Review by Kate Gaul
The Italians - a new play by Danny Ball is given a “stylish” premiere by director Riley Spadaro at 25A while another Mediterranean-Australian story, Looking for Alibrandi, plays simultaneously at Belvoir in the Upstairs Theatre.
Part heist, part road/buddy story, part romantic comedy, part reality TV, The Italians is a family drama and a lovingly constructed look at modern Italian-Australian shenanigans. This is not an earnest play, but it is sincere. Everyone’s love story is different – and there’s a billion stories on earth. This is a gay love story but not only that – younger hetro mating rituals are interrogated as are the older parents’ courtship. It’s a story set post-marriage equality but is in dialogue with hetro normative models and at a deeper level the play relates to the key tenants of a conservative romantic comedy. A point of difference is that this story ends happily for the gay couple. Yay! Don’t forget the other elements – this is an action-packed plot. The complex plot drives the drama. The characters are colourful, if a little 2 dimensional (charmingly so – and this is where the writing leans more into farce but never quite gets there). The jokes are fast and furious and for millennials (who get the references) these are gold-plated thigh slappers. Does the play have anything to tell us about the contemporary Italian-Australian experience? I’m not sure. I’ll quote director Riley Spadaro here: “The Italians is a wild, fever dream celebration of Italian-Australians that asks the question: If Italians have assimilated into Anglo-Australian culture, who cares?!” I look forward to more work from Danny Ball – once he figures out what to do with the cliches and digs deeper.
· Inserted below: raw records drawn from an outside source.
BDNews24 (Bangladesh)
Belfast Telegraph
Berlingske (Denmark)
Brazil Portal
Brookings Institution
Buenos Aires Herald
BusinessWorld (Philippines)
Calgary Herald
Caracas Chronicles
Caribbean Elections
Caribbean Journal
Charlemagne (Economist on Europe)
The production design (Grace Deacon) is a vision in green – a colour not often used in the theatre with such confidence. The combination of tiles, and leaf stencilled walls accompanied by the red chairs and smattering of red and white in the costuming recall the Italian flag. It’s a great palette for the zany costuming and props (red tinselled scooters stand in for vespers). And a blue Madonna pops from the walls and is the site of more than one clever revelation. It is a beautiful design. The juke box soundtrack seduces with its familiarity (Luke Di Somma). Lighting design (Phoebe Pilcher) completes the over-the-top vision for the production – her design conjures both school spectacular and a nuanced naturalism. This ability to swing from high style to contemplative truth is confidently achieved across the production. It is a tribute to the Riley Spadaro (Director) that it holds all reasonably well considering the erratic energy exerting from every pore of the work.
An excellent cast is at the centre of the production. Tony Poli brings grace and gravitas as company elder to his roles of patriarch, Gaetano, a fine turn as Albo, and a light touch interpretation of the aging Nino. I am old enough to remember Tony Poli – onstage - in The Heartbreak Kid at Griffin (1987). It’s a pleasure - and in this case a privilege -to see cross-generational work onstage (more please!). Danny Ball (yes, the writer; stepped into the role quite recently, I believe) plays the charismatic rich-kid Sal. Brandon Scane is well cast as his lower-class foil and lover. Nic English – another last-minute replacement – brings an enigmatic and slightly scary energy to Luca, a cousin. Stand out amongst the younger gents is Philip D’Ambriosio. The Italians reveals him as a first-rate comic character actor who effortlessly shifts from beef-cake plumber Mikey to in-drag Giuseppina and Brodie. Empathy was high for all his creations. And that classical training (thanks, NIDA) gave him an edge on the Shakespeare. Romeo and Juliet and others of Shakespeare’s rom-com catalogue are the plumber’s love language.
Amongst the women Deb Galanos is ever reliable as the trashy mum, Giovanna and her delightful secondary characters Oksana and Ozzie are as chaotic as this production. Giovanna’s daughter is played by Amy Hack who entertains with her dancing comp turns and with a fabulous and fleeting Lady Ga Ga. Emma O’Sullivan as Patrizia is a standout. She is one of those fascinating comediennes who can shift an eyebrow and say SO MUCH. Emma O’Sullivan is worth the price of admission. Hilarious! She truly embodies the heart of the production style and gives so much more!
This is a funny funny evening. The story has a happy ending and the audience leave on a high. You will laugh. You will cry – yes, your heart strings will be pulled. A rough diamond for sure but one that shines brightly in the 25A firmament. In the words of another Italian – Madonna “who could ask for anything more?”